ANTI-CATHOLIC | 2008-01-12
A buddy of mine in the Reagan Administration was an Irishman from Philadelphia. I had been a professor and had grown out of it and he had a PhD and had grown out of it. By Reagan's time we were a couple of political pros, as Southerners and Irishmen are in DC, crying together over a party of Yankees trying to get along in a party of Yankees who were lost in real politics.
I should have said WASPs, and you would have understood how helpless Republicans were. But Michael Novak -- not Robert -- popularized the use of the term WASP. I had lunch with him once and pointed out that Southerners were overwhelmingly WASP but they shared every sane characteristic of the Unmeltable Ethnics he was contrasting to the White Anglo-Saxon Protestants. What he MEANT by WASPs, in plain English, was YANKEES. He wasn't being truthful.
He agreed, but Michael Novak is a theologian, so it didn't bother him in the slightest. All professional theologians are sociopaths.
Anyway, my Philadelphia Irish buddy and I were talking and I made a Proterstant-Catholic joke. He said, "Why is it that every time a protestant makes a Catholic-Protestant joke, the Catholics always comes out ahead?"
I was impressed. He was saying that only Jews and jigs and spics and so forth cannot listen to a joke unless their guy wins over the white guy. All dumb people are blond.
Which, as my buddy damned well knew, made the guy who is touchy a bit like a ... well, you know.

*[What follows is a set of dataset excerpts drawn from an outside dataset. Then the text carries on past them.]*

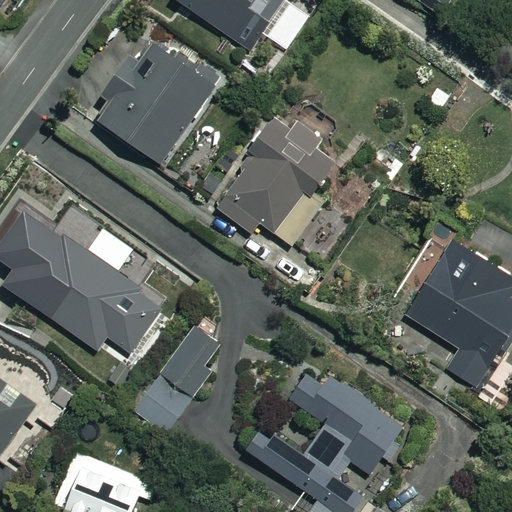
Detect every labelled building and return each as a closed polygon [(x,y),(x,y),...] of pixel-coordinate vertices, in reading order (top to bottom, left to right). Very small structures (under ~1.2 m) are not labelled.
[(178,0),(253,50),(286,0),(178,0)] [(452,0),(415,0),(438,18),(452,0)] [(219,83),(168,46),(146,76),(126,61),(102,95),(111,101),(99,118),(162,163),(219,83)] [(296,133),(275,118),(215,206),(253,232),(260,221),(296,245),(324,204),(318,200),(352,148),(306,117),(296,133)] [(164,305),(28,211),(0,251),(0,256),(17,269),(6,284),(100,349),(109,336),(132,352),(164,305)] [(511,397),(511,362),(502,356),(511,340),(511,275),(456,239),(408,314),(461,349),(448,370),(480,390),(474,400),(500,417),(511,397)] [(319,274),(281,249),(271,265),(309,289),(319,274)] [(218,372),(211,367),(226,345),(195,325),(135,415),(173,440),(218,372)] [(24,378),(0,360),(0,460),(40,405),(16,388),(24,378)] [(406,427),(333,375),(324,387),(308,376),(293,398),(328,423),(306,454),(265,425),(248,449),(307,491),(293,510),(296,511),(356,511),(367,498),(339,478),(352,460),(372,474),(406,427)] [(133,511),(146,481),(78,453),(57,503),(80,511),(133,511)]
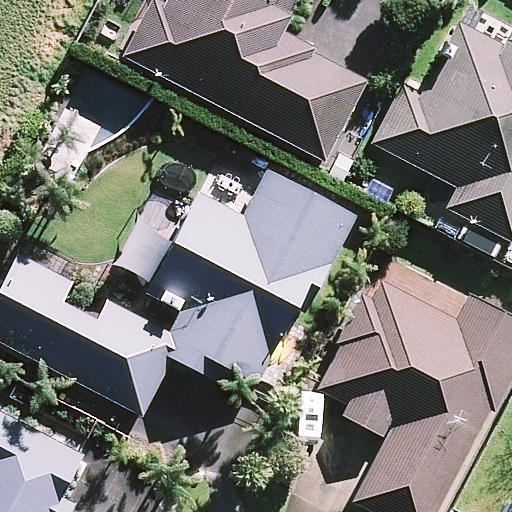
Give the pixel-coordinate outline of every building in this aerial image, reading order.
[(293,0),(148,0),(119,56),(321,161),(364,80),(276,34),(293,0)] [(511,33),(504,49),(462,26),(422,99),(400,87),(369,143),(455,190),(445,208),(509,243),(511,236),(511,33)] [(0,343),(139,416),(169,358),(223,386),(229,373),(254,386),(296,305),(304,309),(352,217),(264,172),(241,216),(197,193),(170,244),(136,226),(116,266),(148,282),(139,298),(175,316),(166,334),(103,301),(94,319),(60,301),(70,282),(17,255),(0,287),(0,343)] [(455,322),(373,277),(307,397),(383,439),(349,500),(370,511),(433,511),(511,368),(511,321),(468,297),(455,322)] [(69,511),(73,506),(59,499),(81,457),(0,416),(0,511),(69,511)]
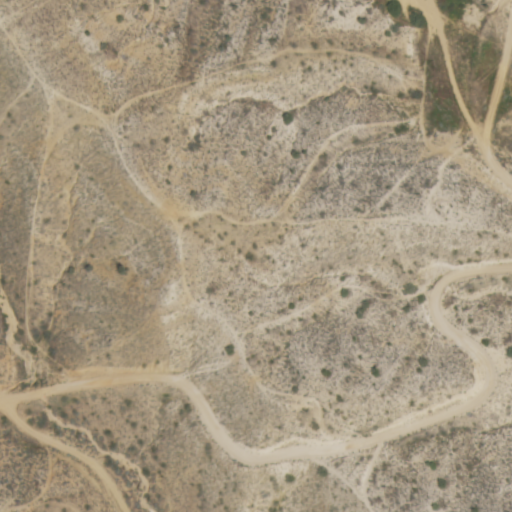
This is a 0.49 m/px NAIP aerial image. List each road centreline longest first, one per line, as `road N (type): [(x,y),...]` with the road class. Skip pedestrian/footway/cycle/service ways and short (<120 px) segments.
road 1 (track): [(13,410),(98,390),(167,389),(195,406),(215,443),(243,461),(353,450),(458,423),(483,400),(487,372),(438,319),(452,286),(511,277),(490,174),(473,136),(481,100),(511,63)]
road 2 (track): [(0,411),(13,410),(41,445),(82,461),(122,511)]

BUT I had an experience that puts another angle on this. I lived in a campaign headquarters in the middle of the Polish steel worker section of Chicago for a summer, and they would have gone ballistic if I had referred to them as "Polish people." Remember, I'm an honorary Boston Southie and I am supposed to speak THEIR language. "Polish people" sounds like they are some kind of defensive minority group.

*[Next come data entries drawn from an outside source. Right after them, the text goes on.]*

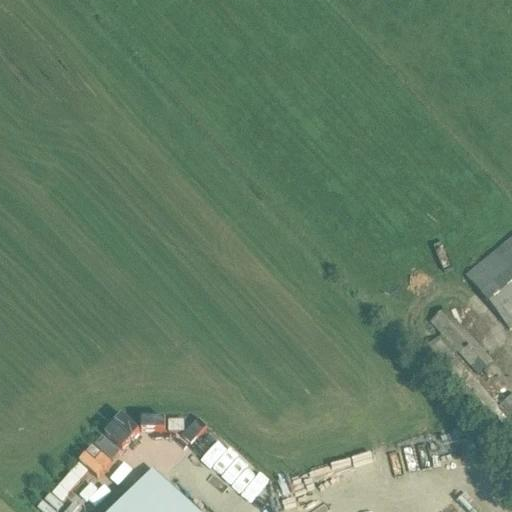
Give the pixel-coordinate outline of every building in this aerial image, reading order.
[(212,61),(212,100),(248,101),(248,77),(231,77),(232,61),(212,61)] [(511,243),(507,238),(455,281),(482,314),(477,318),(496,341),(511,327),(511,243)] [(438,339),(422,354),(503,445),(511,437),(511,422),(500,409),(438,339)] [(157,461),(167,451),(136,423),(126,433),(157,461)] [(207,473),(213,473),(213,451),(197,451),(197,482),(207,482),(207,473)] [(77,462),(77,478),(94,477),(94,462),(77,462)] [(270,479),(275,500),(282,498),(278,478),(270,479)] [(63,492),(80,498),(84,486),(67,480),(63,492)] [(156,511),(136,493),(118,511),(156,511)]
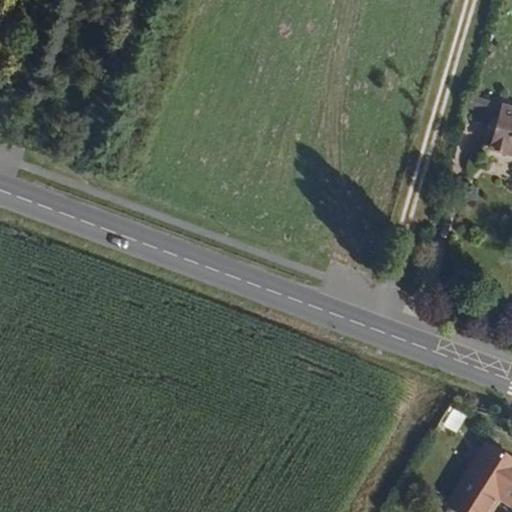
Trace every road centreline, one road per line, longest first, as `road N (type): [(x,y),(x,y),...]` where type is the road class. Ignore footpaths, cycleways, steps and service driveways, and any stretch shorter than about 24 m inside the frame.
road 1 (secondary): [(0,192),(511,383)]
road 2 (track): [(475,0),(379,333)]
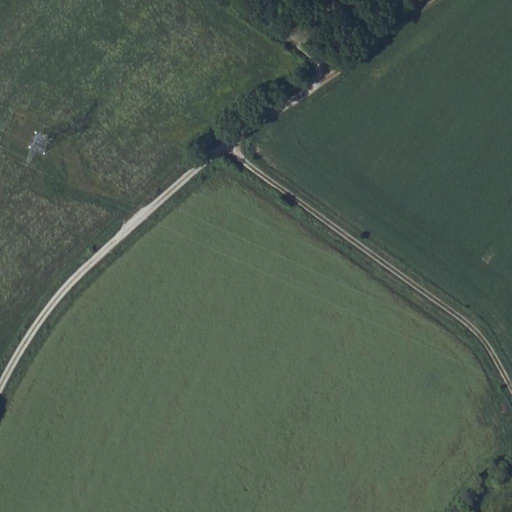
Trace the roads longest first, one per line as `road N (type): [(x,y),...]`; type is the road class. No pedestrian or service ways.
road 1 (track): [(0,388),(95,256),(224,145),(318,81),(318,65),(229,0)]
road 2 (track): [(224,145),(475,329),(511,394)]
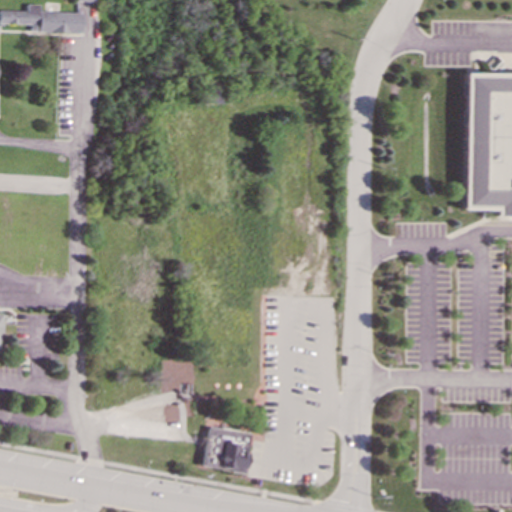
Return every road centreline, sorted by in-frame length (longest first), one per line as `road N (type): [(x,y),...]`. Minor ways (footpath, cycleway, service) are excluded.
road 1 (residential): [(351,511),(361,103),(365,70),(402,0)]
road 2 (primary): [(234,511),(0,469)]
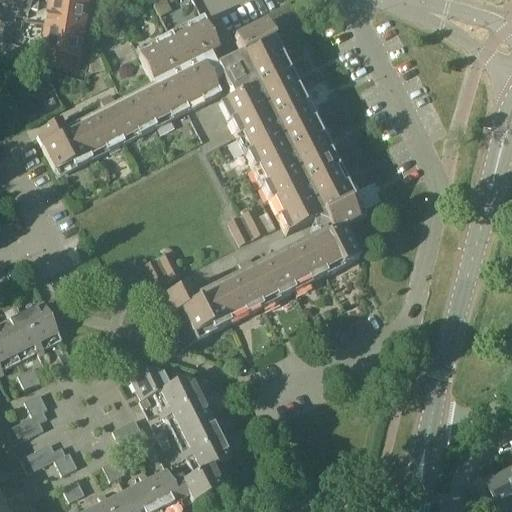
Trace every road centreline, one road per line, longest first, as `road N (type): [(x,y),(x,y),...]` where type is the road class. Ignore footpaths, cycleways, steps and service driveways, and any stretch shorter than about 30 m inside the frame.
road 1 (residential): [(311,511),(260,403),(406,332),(439,197),(352,16),(355,0)]
road 2 (tertiary): [(428,426),(511,112)]
road 3 (residential): [(0,259),(46,230),(15,164),(0,172)]
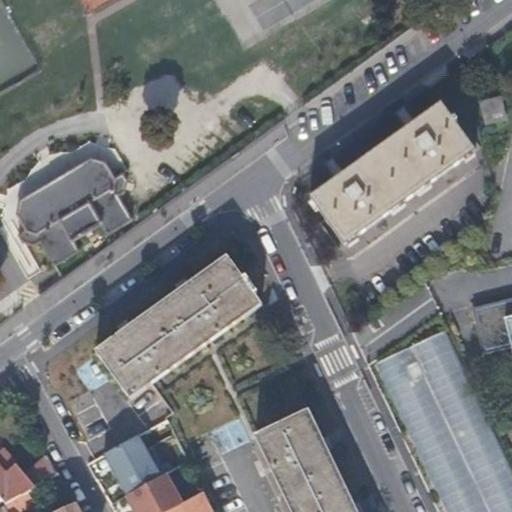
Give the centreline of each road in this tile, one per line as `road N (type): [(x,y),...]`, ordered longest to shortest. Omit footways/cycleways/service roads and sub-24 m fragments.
road 1 (residential): [(410,511),(251,178)]
road 2 (residential): [(505,0),(251,178)]
road 3 (residential): [(251,178),(8,351)]
road 4 (residential): [(100,511),(8,351)]
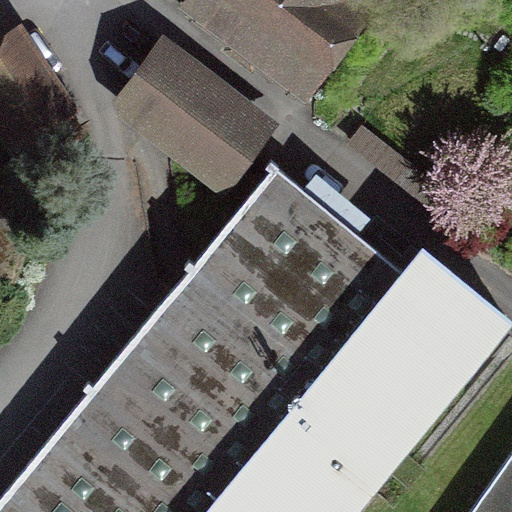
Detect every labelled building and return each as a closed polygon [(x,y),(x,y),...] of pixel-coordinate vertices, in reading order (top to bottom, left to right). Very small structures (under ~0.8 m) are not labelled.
[(203,0),(193,13),(291,88),(352,8),(341,0),(203,0)] [(30,168),(79,131),(15,33),(0,42),(0,99),(21,132),(12,137),(26,158),(0,176),(0,299),(8,292),(49,197),(30,168)] [(267,124),(166,48),(124,104),(234,187),(255,159),(246,152),(267,124)] [(277,180),(4,511),(346,511),(482,347),(277,180)] [(511,511),(511,474),(484,511),(511,511)]
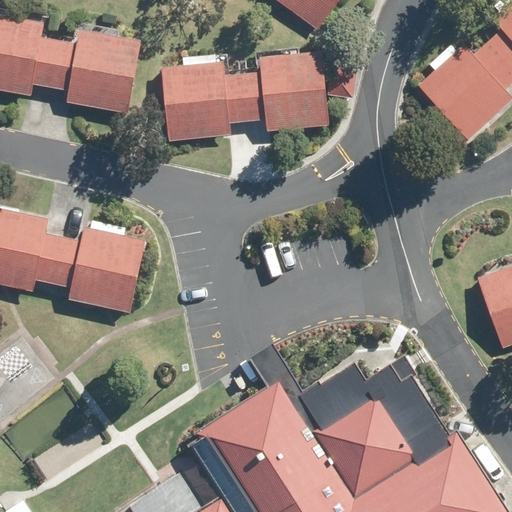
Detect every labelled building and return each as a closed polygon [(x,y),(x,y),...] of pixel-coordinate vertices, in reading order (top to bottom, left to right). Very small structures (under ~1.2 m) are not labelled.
[(278,0),(314,25),(332,0),(278,0)] [(501,26),(487,39),(511,65),(511,0),(498,0),(505,6),(493,17),(501,26)] [(0,11),(0,86),(30,91),(31,80),(50,83),(58,36),(38,33),(40,19),(0,11)] [(67,87),(65,99),(124,108),(137,36),(76,25),(74,40),(58,36),(50,83),(67,87)] [(450,42),(428,61),(434,67),(416,84),(465,138),(511,94),(511,92),(505,86),(511,78),(511,65),(487,39),(472,53),(462,42),(456,48),(450,42)] [(240,69),(246,117),(265,115),(266,128),(325,122),(318,46),(257,52),(259,67),(240,69)] [(226,71),(225,57),(183,61),(161,64),(169,137),(229,130),(228,119),(246,117),(240,69),(226,71)] [(331,63),(328,93),(352,95),(356,66),(331,63)] [(0,205),(0,281),(31,288),(33,276),(51,280),(62,235),(43,231),(46,216),(0,205)] [(71,284),(69,296),(126,309),(142,238),(83,225),(80,239),(62,235),(51,280),(71,284)] [(511,262),(477,276),(503,345),(511,341),(511,262)] [(222,490),(187,511),(509,511),(455,425),(448,429),(413,373),(415,372),(402,352),(389,360),(387,357),(363,372),(354,357),(318,379),(317,376),(297,388),(319,423),(309,430),(275,376),(200,423),(211,441),(196,450),(222,490)]
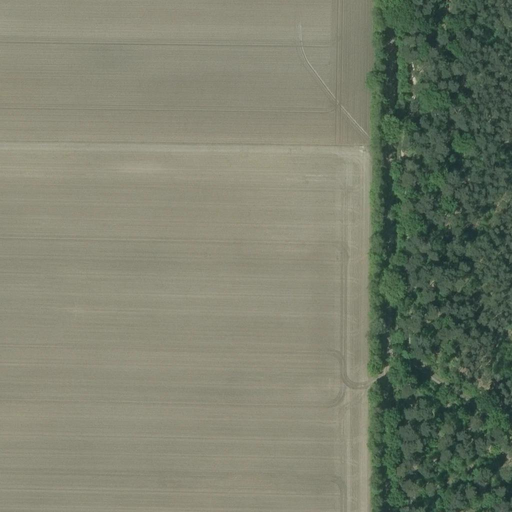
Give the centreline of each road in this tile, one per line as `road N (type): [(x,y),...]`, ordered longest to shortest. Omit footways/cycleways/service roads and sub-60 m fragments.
road 1 (track): [(383,511),(387,0)]
road 2 (track): [(409,364),(511,429)]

A couple of years later I met a girl from Boston. She wouldn't say her last name. She was deeply ashamed of it. It was POLISH! In Boston being Polish or Irish makes you inferior. Nobody SAYS it, of course. It is so ingrained they don't even NOTICE it.
When we were talking about families in Southie, I mentioned that my first ancestor here wrote the first book in English in America, converted and baptized Pocahontas, and DIED before the famous Pilgrims GOT here. To me that was an illustration of Southern history being ignored. To them it was a revelation. They had someone speaking for them whose families predated their Majesties the Cabots and the Lodges Themselves!
Until that moment, I didn't fully realize how seriously they take this crap up there.
Anti-Catholic may mean more to Back Bay Grouch than it would to someone from Scarlet O'Hara and Cajun territory.